What to work on => Format the records from the line that contains "Email Campaign Strategy: Implement" through the line that contains "Instructions and Support Articles" as a Markdown table with the columns Row and Text. Number each line in order, and leave out blank lines and pictures.

Records shown START

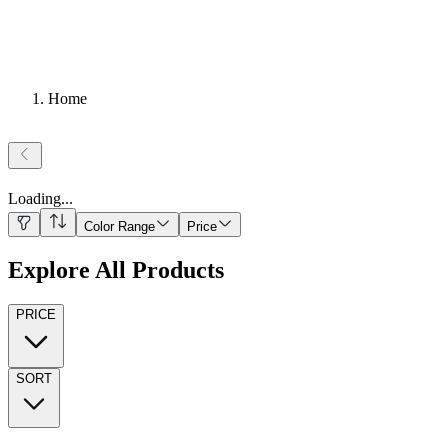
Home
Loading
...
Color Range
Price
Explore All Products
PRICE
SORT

Records shown END
Records shown START

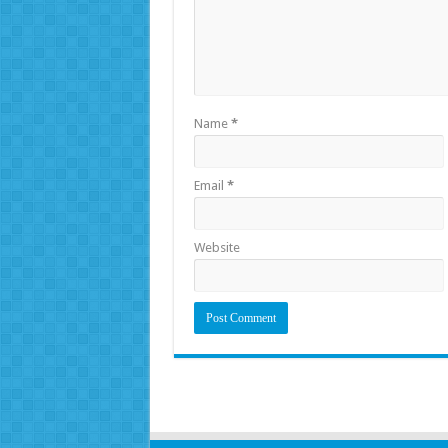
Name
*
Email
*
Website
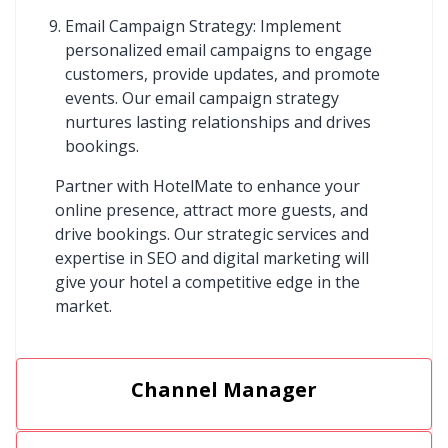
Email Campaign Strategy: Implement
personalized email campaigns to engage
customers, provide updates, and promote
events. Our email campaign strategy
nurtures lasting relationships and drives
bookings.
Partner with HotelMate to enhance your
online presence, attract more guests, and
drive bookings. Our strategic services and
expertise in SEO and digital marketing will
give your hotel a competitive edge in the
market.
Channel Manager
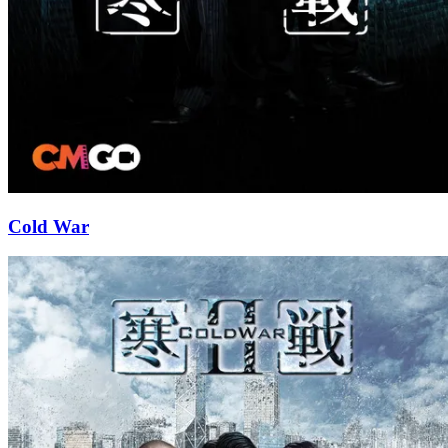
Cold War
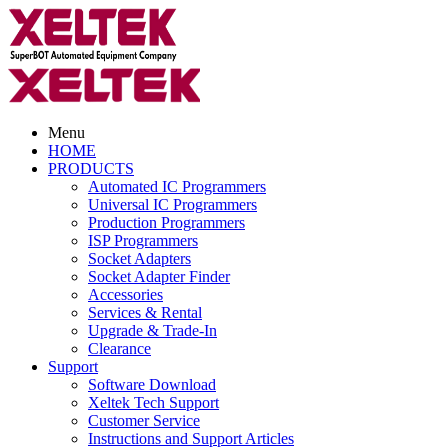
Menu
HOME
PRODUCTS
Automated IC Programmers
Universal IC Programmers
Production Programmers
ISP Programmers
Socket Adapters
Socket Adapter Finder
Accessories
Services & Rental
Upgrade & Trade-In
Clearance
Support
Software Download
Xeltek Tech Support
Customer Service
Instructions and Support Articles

Records shown END

Reply =>
| Row | Text |
|---|---|
| 1 | Email Campaign Strategy: Implement |
| 2 | personalized email campaigns to engage |
| 3 | customers, provide updates, and promote |
| 4 | events. Our email campaign strategy |
| 5 | nurtures lasting relationships and drives |
| 6 | bookings. |
| 7 | Partner with HotelMate to enhance your |
| 8 | online presence, attract more guests, and |
| 9 | drive bookings. Our strategic services and |
| 10 | expertise in SEO and digital marketing will |
| 11 | give your hotel a competitive edge in the |
| 12 | market. |
| 13 | Channel Manager |
| 14 | Cold War |
| 15 | Menu |
| 16 | HOME |
| 17 | PRODUCTS |
| 18 | Automated IC Programmers |
| 19 | Universal IC Programmers |
| 20 | Production Programmers |
| 21 | ISP Programmers |
| 22 | Socket Adapters |
| 23 | Socket Adapter Finder |
| 24 | Accessories |
| 25 | Services & Rental |
| 26 | Upgrade & Trade-In |
| 27 | Clearance |
| 28 | Support |
| 29 | Software Download |
| 30 | Xeltek Tech Support |
| 31 | Customer Service |
| 32 | Instructions and Support Articles |